A non-invasive tool for the early identification of children at risk of cardiometabolic dysfunction: data from the PODiaCar project

Background: Early identification of children at risk for metabolic syndrome (MetS) can reveal traits linked to cardiometabolic disease. We aimed to develop a simple, user-friendly tool to detect pediatric cardiometabolic risk using clinical, nutritional, and lifestyle data. Methods: A total of 317 patients (11.35 ± 3.62) were assessed using clinical, dietary, and biochemical data. Metabolic risk was defined by a MetS z-score >0.75, and MetS diagnosis required at least three altered parameters (body composition, blood pressure, glucose, lipids). A 22-variable binary tool generated a cumulative risk score: ≥7 altered components indicated high risk; otherwise, low risk. Results: A pathological MetS-score was found in 62.15% of subjects, while MetS was diagnosed in 39.4%. The MetS z-score was significantly correlated with MetS prevalence (r = 0.581). When considering a screening tool score ≥7, along with patients presenting at least 3 of 4 altered MetS parameters, the results demonstrated good sensitivity (0.768 [0.715, 0.835]), negative predictive value (0.775 [0.702, 0.848]), and accuracy (0.618 [0.564, 0.672]), though specificity (52.1% [0.420, 0.600]) and positive predictive value (0.511 [0.439, 0.582]) were moderate. Conclusion: A score ≥7 reliably identifies children at cardiometabolic risk, providing a sensitive, non-invasive tool that supports early detection, prevention, and personalized care while reducing time and healthcare costs.

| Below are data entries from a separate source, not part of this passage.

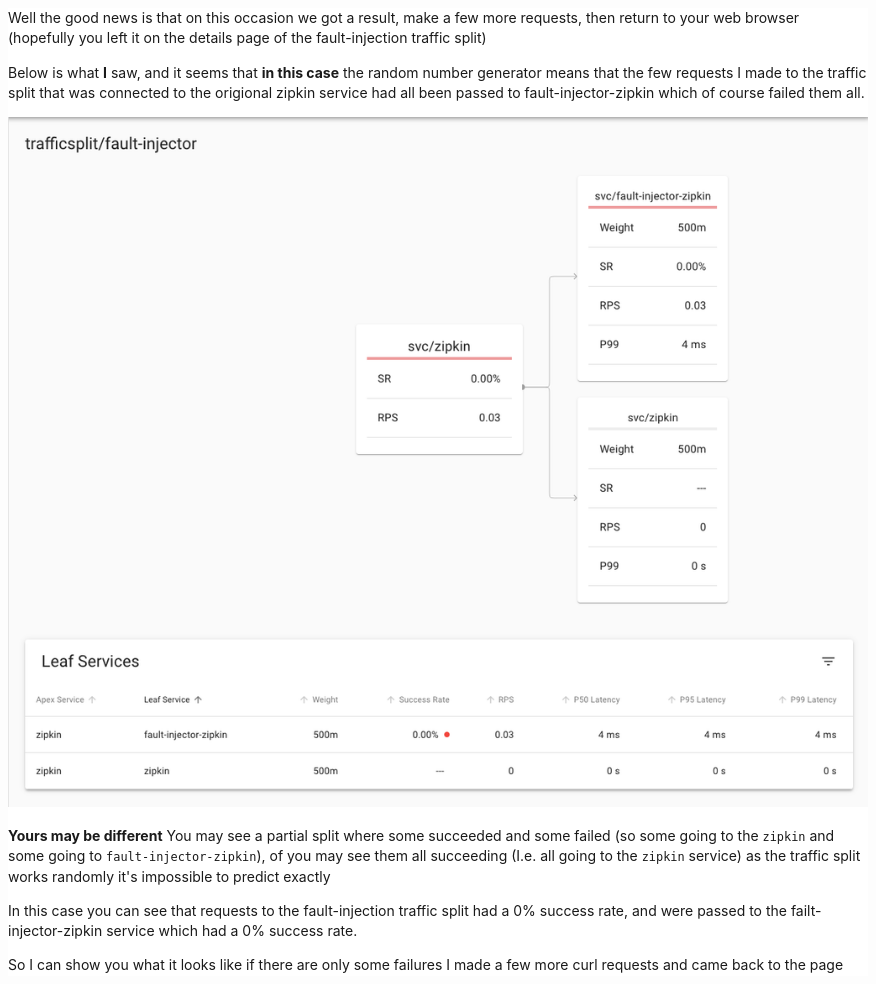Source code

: Well the good news is that on this occasion we got a result, make a few more requests, then return to your web browser (hopefully you left it on the details page of the fault-injection traffic split)

Below is what **I** saw, and it seems that **in this case** the random number generator means that the few requests I made to the traffic split that was connected to the origional zipkin service had all been passed to fault-injector-zipkin which of course failed them all.

![](images/Linkerd-traffic-split-fault-injection-details-all-faults.png)

**Yours may be different** You may see a partial split where some succeeded and some failed (so some going to the `zipkin` and some going to `fault-injector-zipkin`), of you may see them all succeeding (I.e. all going to the `zipkin` service) as the traffic split works randomly it's impossible to predict exactly

In this case you can see that requests to the fault-injection traffic split had a 0% success rate, and were passed to the failt-injector-zipkin service which had a 0% success rate.

So I can show you what it looks like if there are only some failures I made a few more curl requests and came back to the page
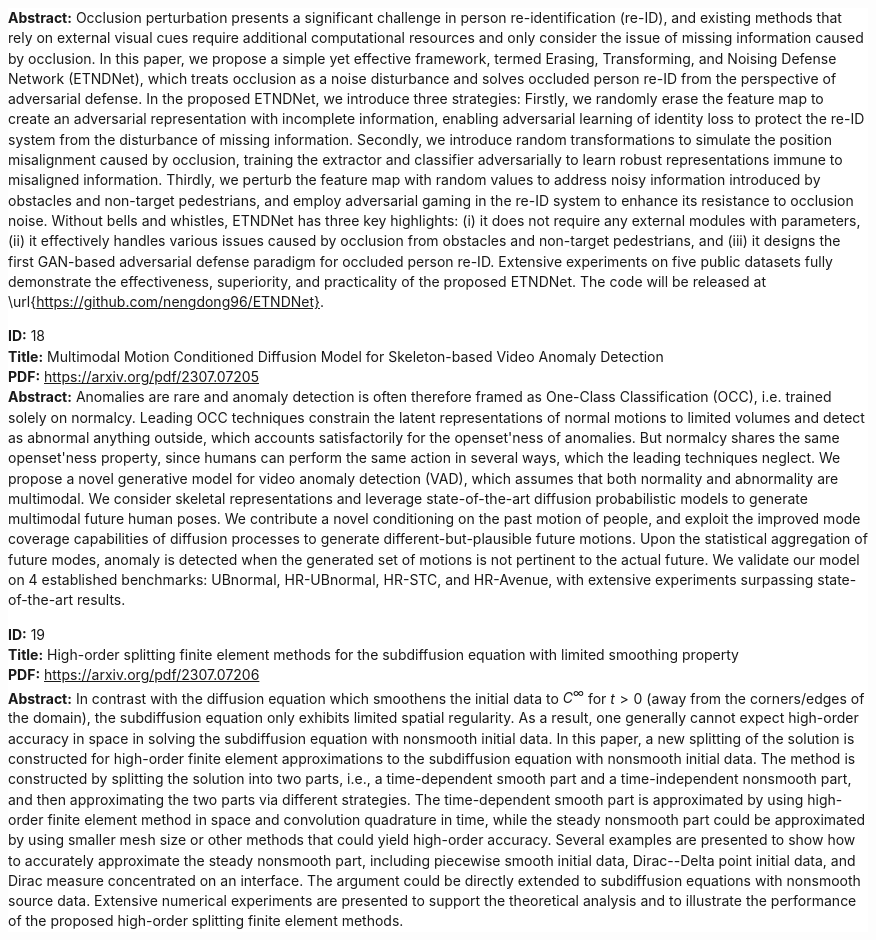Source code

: **Abstract:** Occlusion perturbation presents a significant challenge in person re-identification (re-ID), and existing methods that rely on external visual cues require additional computational resources and only consider the issue of missing information caused by occlusion. In this paper, we propose a simple yet effective framework, termed Erasing, Transforming, and Noising Defense Network (ETNDNet), which treats occlusion as a noise disturbance and solves occluded person re-ID from the perspective of adversarial defense. In the proposed ETNDNet, we introduce three strategies: Firstly, we randomly erase the feature map to create an adversarial representation with incomplete information, enabling adversarial learning of identity loss to protect the re-ID system from the disturbance of missing information. Secondly, we introduce random transformations to simulate the position misalignment caused by occlusion, training the extractor and classifier adversarially to learn robust representations immune to misaligned information. Thirdly, we perturb the feature map with random values to address noisy information introduced by obstacles and non-target pedestrians, and employ adversarial gaming in the re-ID system to enhance its resistance to occlusion noise. Without bells and whistles, ETNDNet has three key highlights: (i) it does not require any external modules with parameters, (ii) it effectively handles various issues caused by occlusion from obstacles and non-target pedestrians, and (iii) it designs the first GAN-based adversarial defense paradigm for occluded person re-ID. Extensive experiments on five public datasets fully demonstrate the effectiveness, superiority, and practicality of the proposed ETNDNet. The code will be released at \url{https://github.com/nengdong96/ETNDNet}. 

**ID:** 18  
**Title:** Multimodal Motion Conditioned Diffusion Model for Skeleton-based Video  Anomaly Detection  
**PDF:** https://arxiv.org/pdf/2307.07205  
**Abstract:** Anomalies are rare and anomaly detection is often therefore framed as One-Class Classification (OCC), i.e. trained solely on normalcy. Leading OCC techniques constrain the latent representations of normal motions to limited volumes and detect as abnormal anything outside, which accounts satisfactorily for the openset'ness of anomalies. But normalcy shares the same openset'ness property, since humans can perform the same action in several ways, which the leading techniques neglect. We propose a novel generative model for video anomaly detection (VAD), which assumes that both normality and abnormality are multimodal. We consider skeletal representations and leverage state-of-the-art diffusion probabilistic models to generate multimodal future human poses. We contribute a novel conditioning on the past motion of people, and exploit the improved mode coverage capabilities of diffusion processes to generate different-but-plausible future motions. Upon the statistical aggregation of future modes, anomaly is detected when the generated set of motions is not pertinent to the actual future. We validate our model on 4 established benchmarks: UBnormal, HR-UBnormal, HR-STC, and HR-Avenue, with extensive experiments surpassing state-of-the-art results. 

**ID:** 19  
**Title:** High-order splitting finite element methods for the subdiffusion  equation with limited smoothing property  
**PDF:** https://arxiv.org/pdf/2307.07206  
**Abstract:** In contrast with the diffusion equation which smoothens the initial data to $C^\infty$ for $t>0$ (away from the corners/edges of the domain), the subdiffusion equation only exhibits limited spatial regularity. As a result, one generally cannot expect high-order accuracy in space in solving the subdiffusion equation with nonsmooth initial data. In this paper, a new splitting of the solution is constructed for high-order finite element approximations to the subdiffusion equation with nonsmooth initial data. The method is constructed by splitting the solution into two parts, i.e., a time-dependent smooth part and a time-independent nonsmooth part, and then approximating the two parts via different strategies. The time-dependent smooth part is approximated by using high-order finite element method in space and convolution quadrature in time, while the steady nonsmooth part could be approximated by using smaller mesh size or other methods that could yield high-order accuracy. Several examples are presented to show how to accurately approximate the steady nonsmooth part, including piecewise smooth initial data, Dirac--Delta point initial data, and Dirac measure concentrated on an interface. The argument could be directly extended to subdiffusion equations with nonsmooth source data. Extensive numerical experiments are presented to support the theoretical analysis and to illustrate the performance of the proposed high-order splitting finite element methods.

Impact: Early detection of at-risk children can uncover cardio-metabolic traits. A 22-noninvasive variable tool was developed to identify pediatric cardio-metabolic risk. A score ≥7 effectively identifies children at cardiometabolic risk. The proposed non-invasive tool achieves good sensitivity (76.8%) and moderate specificity (52.1%). The tool supports clinicians in prevention, monitoring, and personalized care.